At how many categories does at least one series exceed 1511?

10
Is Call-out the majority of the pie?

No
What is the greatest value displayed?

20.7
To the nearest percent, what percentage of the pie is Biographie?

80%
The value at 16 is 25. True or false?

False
==================================================
• **Task brief**: Transcribe every item above word for word, keeping each short answer beneath its line.

• **Result below**:
At how many categories does at least one series exceed 1511?

10
Is Call-out the majority of the pie?

No
What is the greatest value displayed?

20.7
To the nearest percent, what percentage of the pie is Biographie?

80%
The value at 16 is 25. True or false?

False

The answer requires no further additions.